Copy the records from the line with "Middle Atlantic" through the end of the records, inclusive, replacing "x-axis" with "horizontal axis" and changing nothing else. Leave out the pictures.

>>>>>

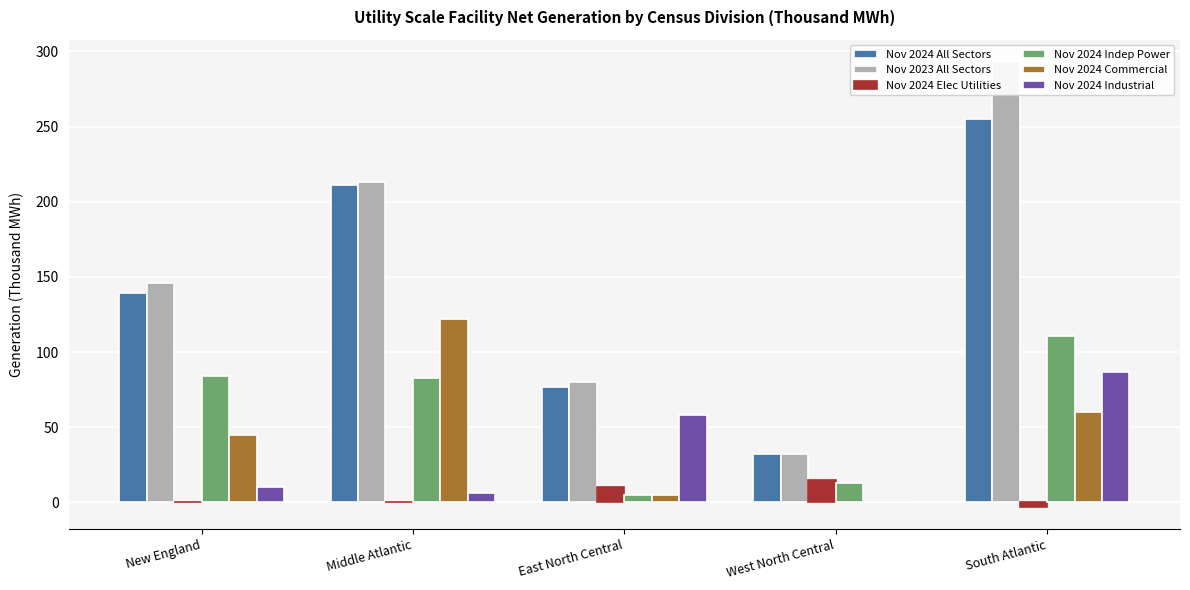

What is the label of the 4th bar from the right?

Middle Atlantic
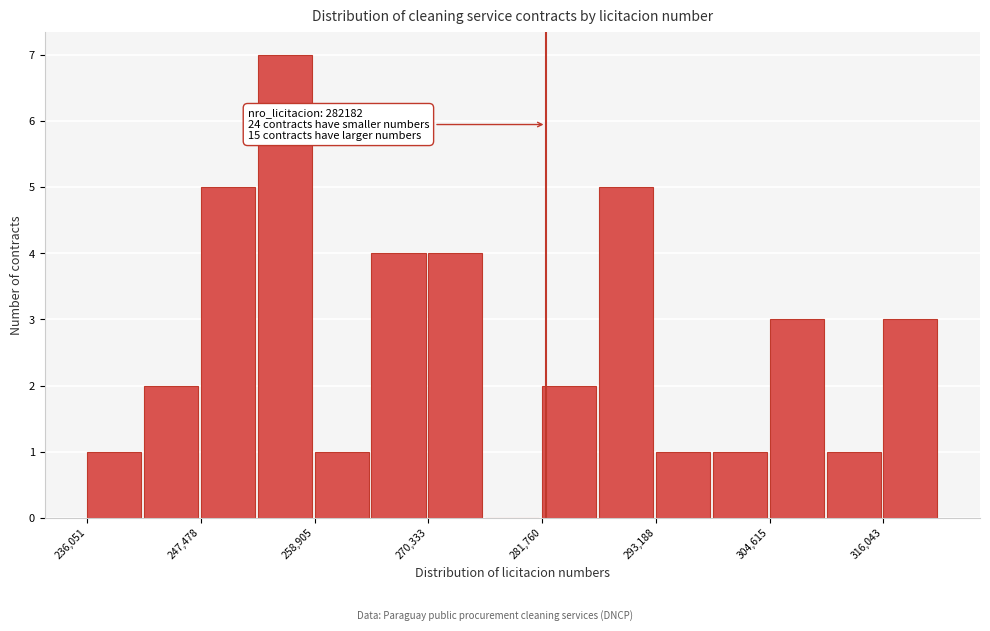

Read against the x-axis, roughly where is the centre of the tallest bar?

256000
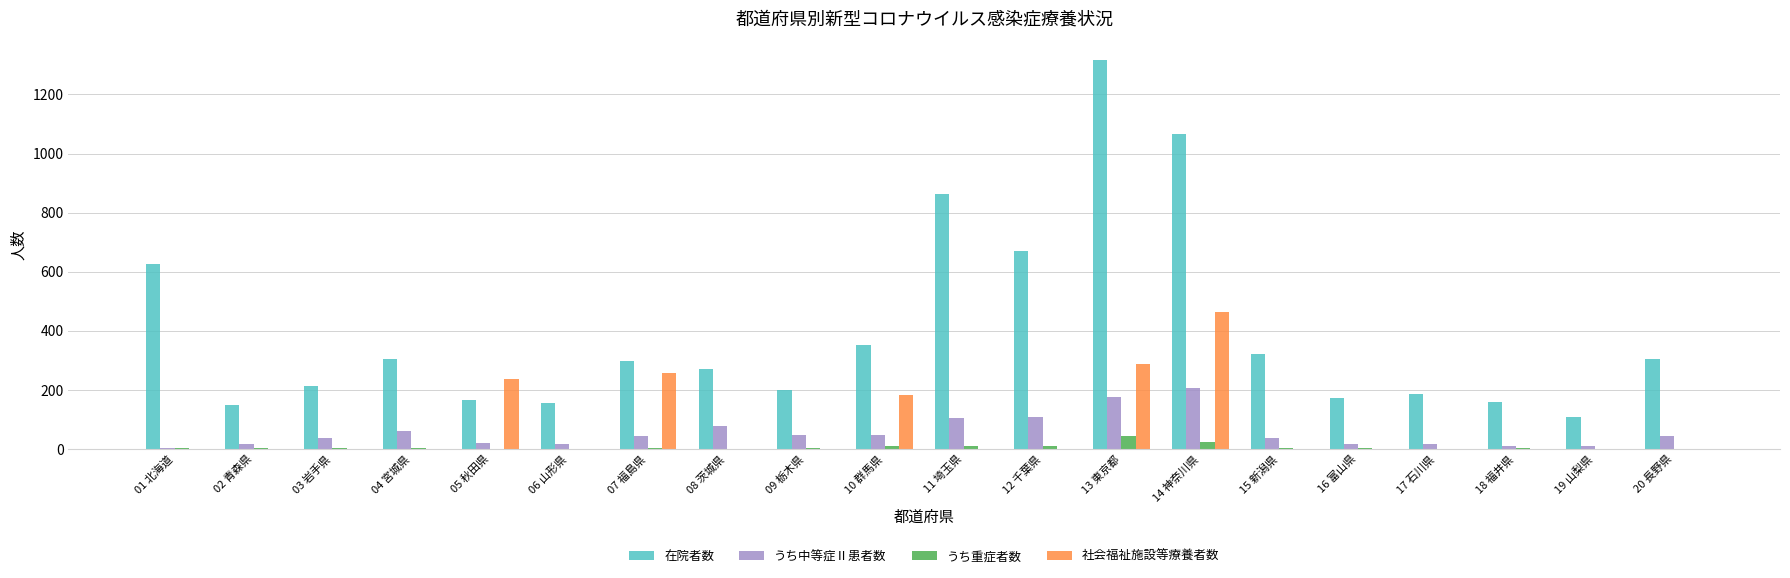

Where is 在院者数 nearest to the value 713?

12 千葉県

<<<<<

**FINAL ANSWER**
Middle Atlantic

Read against the horizontal axis, roughly where is the centre of the tallest bar?

256000

Where is 在院者数 nearest to the value 713?

12 千葉県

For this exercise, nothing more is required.